Of the 374 households, 29.9% had children under the age of 18; 78.6% were married couples living together; 8.3% had a female householder with no spouse or partner present. 12.8% of households consisted of individuals and 8.0% had someone living alone who was 65 years of age or older. The average household size was 2.8 and the average family size was 3.0. The percent of those with a bachelor's degree or higher was estimated to be 61.3% of the population.

22.5% of the population was under the age of 18, 6.8% from 18 to 24, 11.2% from 25 to 44, 34.0% from 45 to 64, and 25.4% who were 65 years of age or older. The median age was 51.5 years. For every 100 females, there were 93.9 males. For every 100 females ages 18 and older, there were 91.7 males.

The 2016–2020 5-year American Community Survey estimates show that the median household income was $153,750 (with a margin of error of +/- $41,805) and the median family income was $183,750 (+/- $56,623). Males had a median income of $121,250 (+/- $15,372) versus $58,750 (+/- $30,731) for females. The median income for those above 16 years old was $89,375 (+/- $27,059). Approximately, 2.4% of families and 3.4% of the population were below the poverty line, including 4.5% of those under the age of 18 and 2.8% of those ages 65 or over.

===2010 census===
As of the census of 2010, there were 906 people, 365 households, and 304 families living in the city.
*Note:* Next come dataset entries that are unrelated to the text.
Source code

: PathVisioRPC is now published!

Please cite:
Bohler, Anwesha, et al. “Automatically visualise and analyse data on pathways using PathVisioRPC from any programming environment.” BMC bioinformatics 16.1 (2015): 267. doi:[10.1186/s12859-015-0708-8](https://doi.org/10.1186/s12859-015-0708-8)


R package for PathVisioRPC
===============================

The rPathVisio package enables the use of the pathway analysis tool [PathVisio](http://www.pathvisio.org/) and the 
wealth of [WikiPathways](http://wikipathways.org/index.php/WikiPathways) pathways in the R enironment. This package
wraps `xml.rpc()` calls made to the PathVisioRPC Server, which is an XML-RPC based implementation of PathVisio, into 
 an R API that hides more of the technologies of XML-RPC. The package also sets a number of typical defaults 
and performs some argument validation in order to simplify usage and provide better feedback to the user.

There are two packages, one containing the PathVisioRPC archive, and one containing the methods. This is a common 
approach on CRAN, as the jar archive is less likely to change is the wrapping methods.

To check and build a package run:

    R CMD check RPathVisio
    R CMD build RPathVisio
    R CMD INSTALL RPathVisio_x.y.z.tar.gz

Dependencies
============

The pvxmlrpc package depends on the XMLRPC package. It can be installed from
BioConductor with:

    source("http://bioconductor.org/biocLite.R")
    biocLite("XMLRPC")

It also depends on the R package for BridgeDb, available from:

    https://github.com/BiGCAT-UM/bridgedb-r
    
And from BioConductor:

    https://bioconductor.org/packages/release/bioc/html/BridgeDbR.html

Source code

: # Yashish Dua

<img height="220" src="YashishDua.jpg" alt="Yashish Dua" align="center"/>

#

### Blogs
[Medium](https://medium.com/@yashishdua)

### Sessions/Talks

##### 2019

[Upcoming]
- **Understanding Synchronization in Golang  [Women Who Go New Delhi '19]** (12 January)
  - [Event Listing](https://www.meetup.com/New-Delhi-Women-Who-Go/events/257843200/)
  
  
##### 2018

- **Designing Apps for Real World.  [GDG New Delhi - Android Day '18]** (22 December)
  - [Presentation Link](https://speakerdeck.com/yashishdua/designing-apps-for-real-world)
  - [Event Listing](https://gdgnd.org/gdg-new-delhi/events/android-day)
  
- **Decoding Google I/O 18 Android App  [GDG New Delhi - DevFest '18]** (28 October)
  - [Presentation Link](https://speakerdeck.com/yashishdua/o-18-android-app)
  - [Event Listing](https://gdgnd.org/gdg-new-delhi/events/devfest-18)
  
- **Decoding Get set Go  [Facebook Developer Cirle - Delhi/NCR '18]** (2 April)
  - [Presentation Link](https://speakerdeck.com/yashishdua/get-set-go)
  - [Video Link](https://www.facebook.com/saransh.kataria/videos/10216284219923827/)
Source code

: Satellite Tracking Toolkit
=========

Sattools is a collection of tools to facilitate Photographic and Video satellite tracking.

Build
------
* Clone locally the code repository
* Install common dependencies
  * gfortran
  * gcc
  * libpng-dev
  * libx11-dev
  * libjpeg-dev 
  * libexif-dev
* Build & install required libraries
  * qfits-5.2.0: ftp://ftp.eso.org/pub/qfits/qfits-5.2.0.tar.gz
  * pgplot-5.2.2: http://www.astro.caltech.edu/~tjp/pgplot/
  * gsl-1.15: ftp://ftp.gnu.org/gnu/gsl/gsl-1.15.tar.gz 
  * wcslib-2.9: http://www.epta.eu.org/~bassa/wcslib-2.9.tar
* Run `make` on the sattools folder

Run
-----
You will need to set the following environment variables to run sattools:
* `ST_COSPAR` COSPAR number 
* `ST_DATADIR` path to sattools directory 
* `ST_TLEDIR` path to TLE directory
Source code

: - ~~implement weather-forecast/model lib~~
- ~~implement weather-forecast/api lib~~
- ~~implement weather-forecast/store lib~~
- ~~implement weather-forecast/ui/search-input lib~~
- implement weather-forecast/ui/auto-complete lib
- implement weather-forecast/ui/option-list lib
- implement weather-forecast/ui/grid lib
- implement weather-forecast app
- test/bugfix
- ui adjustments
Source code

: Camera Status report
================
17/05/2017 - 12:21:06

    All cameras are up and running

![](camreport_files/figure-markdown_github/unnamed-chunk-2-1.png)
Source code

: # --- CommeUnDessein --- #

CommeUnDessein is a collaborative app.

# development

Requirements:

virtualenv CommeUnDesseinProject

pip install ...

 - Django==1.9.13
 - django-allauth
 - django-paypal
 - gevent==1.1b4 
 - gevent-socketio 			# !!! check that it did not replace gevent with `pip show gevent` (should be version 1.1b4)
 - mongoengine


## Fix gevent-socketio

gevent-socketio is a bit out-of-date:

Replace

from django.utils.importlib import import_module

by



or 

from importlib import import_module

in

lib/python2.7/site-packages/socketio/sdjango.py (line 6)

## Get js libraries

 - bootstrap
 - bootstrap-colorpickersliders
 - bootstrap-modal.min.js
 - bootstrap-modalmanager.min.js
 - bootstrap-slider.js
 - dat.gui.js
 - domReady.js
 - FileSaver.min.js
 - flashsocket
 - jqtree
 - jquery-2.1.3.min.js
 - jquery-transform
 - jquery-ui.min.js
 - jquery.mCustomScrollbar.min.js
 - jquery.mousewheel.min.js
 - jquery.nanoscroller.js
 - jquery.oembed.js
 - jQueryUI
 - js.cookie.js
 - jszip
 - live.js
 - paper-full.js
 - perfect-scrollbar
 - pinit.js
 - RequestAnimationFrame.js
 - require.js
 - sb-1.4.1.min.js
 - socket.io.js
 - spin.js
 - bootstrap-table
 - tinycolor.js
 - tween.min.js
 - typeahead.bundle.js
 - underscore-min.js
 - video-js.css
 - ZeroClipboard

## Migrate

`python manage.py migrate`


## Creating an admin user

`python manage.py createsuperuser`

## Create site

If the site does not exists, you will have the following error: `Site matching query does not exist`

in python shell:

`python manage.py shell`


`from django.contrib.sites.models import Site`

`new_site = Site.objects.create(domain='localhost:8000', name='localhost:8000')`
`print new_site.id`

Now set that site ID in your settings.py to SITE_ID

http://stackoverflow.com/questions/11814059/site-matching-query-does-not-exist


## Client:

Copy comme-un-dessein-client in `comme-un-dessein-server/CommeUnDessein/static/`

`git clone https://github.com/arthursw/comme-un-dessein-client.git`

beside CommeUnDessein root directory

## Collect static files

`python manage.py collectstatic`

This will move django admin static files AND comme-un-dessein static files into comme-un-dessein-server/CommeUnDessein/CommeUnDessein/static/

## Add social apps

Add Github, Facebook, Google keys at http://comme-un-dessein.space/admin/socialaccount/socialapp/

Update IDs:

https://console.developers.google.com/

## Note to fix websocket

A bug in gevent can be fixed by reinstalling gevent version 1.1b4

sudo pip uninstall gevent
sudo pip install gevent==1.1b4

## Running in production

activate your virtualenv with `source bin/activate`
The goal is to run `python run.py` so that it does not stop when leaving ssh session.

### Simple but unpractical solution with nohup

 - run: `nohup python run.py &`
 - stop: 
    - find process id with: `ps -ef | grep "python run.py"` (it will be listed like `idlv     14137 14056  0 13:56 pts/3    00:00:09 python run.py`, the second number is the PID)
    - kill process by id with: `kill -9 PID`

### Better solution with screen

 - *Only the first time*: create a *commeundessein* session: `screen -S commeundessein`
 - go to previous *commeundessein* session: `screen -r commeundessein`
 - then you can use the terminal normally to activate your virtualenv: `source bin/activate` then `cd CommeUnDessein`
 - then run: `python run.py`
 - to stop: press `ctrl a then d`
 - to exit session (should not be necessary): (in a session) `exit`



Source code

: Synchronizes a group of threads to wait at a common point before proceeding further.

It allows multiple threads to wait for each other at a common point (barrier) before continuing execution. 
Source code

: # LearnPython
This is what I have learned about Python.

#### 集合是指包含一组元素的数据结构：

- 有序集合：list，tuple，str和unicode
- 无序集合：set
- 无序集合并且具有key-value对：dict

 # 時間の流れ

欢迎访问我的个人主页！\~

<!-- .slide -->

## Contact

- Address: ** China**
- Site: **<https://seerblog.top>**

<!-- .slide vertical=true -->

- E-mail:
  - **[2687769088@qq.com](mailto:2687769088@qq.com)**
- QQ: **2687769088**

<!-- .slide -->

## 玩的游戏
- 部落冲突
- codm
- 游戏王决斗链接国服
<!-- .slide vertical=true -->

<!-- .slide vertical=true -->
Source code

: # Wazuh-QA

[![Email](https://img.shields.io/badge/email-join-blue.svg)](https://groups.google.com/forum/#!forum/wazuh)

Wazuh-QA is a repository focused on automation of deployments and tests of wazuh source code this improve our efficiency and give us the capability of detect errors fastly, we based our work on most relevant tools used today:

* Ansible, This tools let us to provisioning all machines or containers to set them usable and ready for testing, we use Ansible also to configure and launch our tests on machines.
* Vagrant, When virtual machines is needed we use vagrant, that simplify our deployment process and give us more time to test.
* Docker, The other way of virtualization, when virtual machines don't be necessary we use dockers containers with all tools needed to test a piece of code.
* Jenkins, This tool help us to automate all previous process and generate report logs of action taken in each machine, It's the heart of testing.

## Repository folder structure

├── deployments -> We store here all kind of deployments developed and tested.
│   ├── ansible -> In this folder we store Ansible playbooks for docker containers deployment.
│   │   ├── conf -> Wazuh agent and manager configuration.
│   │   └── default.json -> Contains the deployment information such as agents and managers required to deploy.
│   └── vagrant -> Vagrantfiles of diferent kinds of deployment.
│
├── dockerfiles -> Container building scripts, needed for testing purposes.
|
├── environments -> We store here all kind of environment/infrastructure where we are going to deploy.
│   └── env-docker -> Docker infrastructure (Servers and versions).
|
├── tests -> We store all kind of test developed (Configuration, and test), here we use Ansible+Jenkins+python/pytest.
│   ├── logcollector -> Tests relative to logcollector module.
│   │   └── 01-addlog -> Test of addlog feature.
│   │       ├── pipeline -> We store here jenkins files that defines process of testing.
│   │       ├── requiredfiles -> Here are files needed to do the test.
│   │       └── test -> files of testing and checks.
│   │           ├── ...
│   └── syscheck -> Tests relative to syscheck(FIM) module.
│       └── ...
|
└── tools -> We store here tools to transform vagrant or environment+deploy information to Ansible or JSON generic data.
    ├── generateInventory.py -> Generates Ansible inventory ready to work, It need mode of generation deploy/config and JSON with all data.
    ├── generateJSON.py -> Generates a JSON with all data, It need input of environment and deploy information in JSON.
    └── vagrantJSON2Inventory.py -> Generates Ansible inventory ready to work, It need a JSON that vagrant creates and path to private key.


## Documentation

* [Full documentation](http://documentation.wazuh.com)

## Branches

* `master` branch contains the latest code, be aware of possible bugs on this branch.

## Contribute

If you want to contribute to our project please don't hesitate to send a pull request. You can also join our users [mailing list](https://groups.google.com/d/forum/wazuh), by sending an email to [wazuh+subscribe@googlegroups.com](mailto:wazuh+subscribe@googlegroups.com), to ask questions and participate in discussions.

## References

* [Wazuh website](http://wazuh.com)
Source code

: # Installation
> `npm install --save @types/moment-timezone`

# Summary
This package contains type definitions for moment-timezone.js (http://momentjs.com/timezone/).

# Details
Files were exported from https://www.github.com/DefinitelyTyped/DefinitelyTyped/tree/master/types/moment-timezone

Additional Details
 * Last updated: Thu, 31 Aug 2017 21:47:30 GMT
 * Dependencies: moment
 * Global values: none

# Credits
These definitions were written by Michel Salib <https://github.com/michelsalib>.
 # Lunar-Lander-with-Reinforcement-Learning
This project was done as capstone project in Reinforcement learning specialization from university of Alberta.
The population density was 642.6 PD/sqmi. There were 395 housing units at an average density of 280.1 /sqmi. The racial makeup of the city was 96.4% White, 0.6% African American, 0.7% Native American, 0.8% Asian, 0.8% from other races, and 0.9% from two or more races. Hispanic or Latino of any race were 1.8% of the population.

There were 365 households, of which 27.4% had children under the age of 18 living with them, 80.5% were married couples living together, 1.9% had a female householder with no husband present, 0.8% had a male householder with no wife present, and 16.7% were non-families. 13.4% of all households were made up of individuals, and 7.9% had someone living alone who was 65 years of age or older. The average household size was 2.48 and the average family size was 2.73.

The median age in the city was 52.9 years. 21.3% of residents were under the age of 18; 3.2% were between the ages of 18 and 24; 11.8% were from 25 to 44; 37.7% were from 45 to 64; and 26.2% were 65 years of age or older. The gender makeup of the city was 51.4% male and 48.6% female.